## ACTIVITY
Can you restate the records below word for word?

## RECORDS TO PROCESS

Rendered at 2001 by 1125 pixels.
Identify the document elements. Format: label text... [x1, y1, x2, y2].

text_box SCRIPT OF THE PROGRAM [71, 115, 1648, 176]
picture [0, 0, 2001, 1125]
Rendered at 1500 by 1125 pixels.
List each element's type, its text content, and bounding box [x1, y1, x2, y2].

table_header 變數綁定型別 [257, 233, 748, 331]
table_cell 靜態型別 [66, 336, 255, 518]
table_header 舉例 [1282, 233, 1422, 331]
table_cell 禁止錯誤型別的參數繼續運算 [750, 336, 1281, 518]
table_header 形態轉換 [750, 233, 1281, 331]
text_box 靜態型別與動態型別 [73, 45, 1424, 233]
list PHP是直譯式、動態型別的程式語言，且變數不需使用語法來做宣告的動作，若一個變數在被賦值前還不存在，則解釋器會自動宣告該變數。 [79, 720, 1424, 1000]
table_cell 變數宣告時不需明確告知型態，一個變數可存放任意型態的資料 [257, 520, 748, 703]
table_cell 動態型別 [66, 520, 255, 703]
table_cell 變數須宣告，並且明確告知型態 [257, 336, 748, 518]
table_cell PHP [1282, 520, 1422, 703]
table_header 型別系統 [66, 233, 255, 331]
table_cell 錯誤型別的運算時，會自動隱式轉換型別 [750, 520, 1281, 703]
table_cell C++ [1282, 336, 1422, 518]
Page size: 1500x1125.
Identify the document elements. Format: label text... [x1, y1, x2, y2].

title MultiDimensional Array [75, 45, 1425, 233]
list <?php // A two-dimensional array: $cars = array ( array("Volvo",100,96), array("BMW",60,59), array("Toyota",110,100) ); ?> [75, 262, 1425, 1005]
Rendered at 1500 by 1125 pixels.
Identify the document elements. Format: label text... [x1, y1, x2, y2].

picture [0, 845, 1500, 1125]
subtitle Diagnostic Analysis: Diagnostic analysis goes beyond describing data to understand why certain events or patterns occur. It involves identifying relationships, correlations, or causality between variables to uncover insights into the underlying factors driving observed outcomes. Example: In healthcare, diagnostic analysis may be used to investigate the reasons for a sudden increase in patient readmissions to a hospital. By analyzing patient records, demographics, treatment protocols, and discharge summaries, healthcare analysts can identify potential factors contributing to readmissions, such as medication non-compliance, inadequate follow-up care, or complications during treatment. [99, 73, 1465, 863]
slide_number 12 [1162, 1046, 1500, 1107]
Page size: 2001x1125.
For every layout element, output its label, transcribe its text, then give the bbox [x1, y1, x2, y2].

## THE ANSWER
Rendered at 2001 by 1125 pixels.
Identify the document elements. Format: label text... [x1, y1, x2, y2].

text_box SCRIPT OF THE PROGRAM [71, 115, 1648, 176]
picture [0, 0, 2001, 1125]
Rendered at 1500 by 1125 pixels.
List each element's type, its text content, and bounding box [x1, y1, x2, y2].

table_header 變數綁定型別 [257, 233, 748, 331]
table_cell 靜態型別 [66, 336, 255, 518]
table_header 舉例 [1282, 233, 1422, 331]
table_cell 禁止錯誤型別的參數繼續運算 [750, 336, 1281, 518]
table_header 形態轉換 [750, 233, 1281, 331]
text_box 靜態型別與動態型別 [73, 45, 1424, 233]
list PHP是直譯式、動態型別的程式語言，且變數不需使用語法來做宣告的動作，若一個變數在被賦值前還不存在，則解釋器會自動宣告該變數。 [79, 720, 1424, 1000]
table_cell 變數宣告時不需明確告知型態，一個變數可存放任意型態的資料 [257, 520, 748, 703]
table_cell 動態型別 [66, 520, 255, 703]
table_cell 變數須宣告，並且明確告知型態 [257, 336, 748, 518]
table_cell PHP [1282, 520, 1422, 703]
table_header 型別系統 [66, 233, 255, 331]
table_cell 錯誤型別的運算時，會自動隱式轉換型別 [750, 520, 1281, 703]
table_cell C++ [1282, 336, 1422, 518]
Page size: 1500x1125.
Identify the document elements. Format: label text... [x1, y1, x2, y2].

title MultiDimensional Array [75, 45, 1425, 233]
list <?php // A two-dimensional array: $cars = array ( array("Volvo",100,96), array("BMW",60,59), array("Toyota",110,100) ); ?> [75, 262, 1425, 1005]
Rendered at 1500 by 1125 pixels.
Identify the document elements. Format: label text... [x1, y1, x2, y2].

picture [0, 845, 1500, 1125]
subtitle Diagnostic Analysis: Diagnostic analysis goes beyond describing data to understand why certain events or patterns occur. It involves identifying relationships, correlations, or causality between variables to uncover insights into the underlying factors driving observed outcomes. Example: In healthcare, diagnostic analysis may be used to investigate the reasons for a sudden increase in patient readmissions to a hospital. By analyzing patient records, demographics, treatment protocols, and discharge summaries, healthcare analysts can identify potential factors contributing to readmissions, such as medication non-compliance, inadequate follow-up care, or complications during treatment. [99, 73, 1465, 863]
slide_number 12 [1162, 1046, 1500, 1107]
Page size: 2001x1125.
For every layout element, output its label, transcribe its text, then give the bbox [x1, y1, x2, y2].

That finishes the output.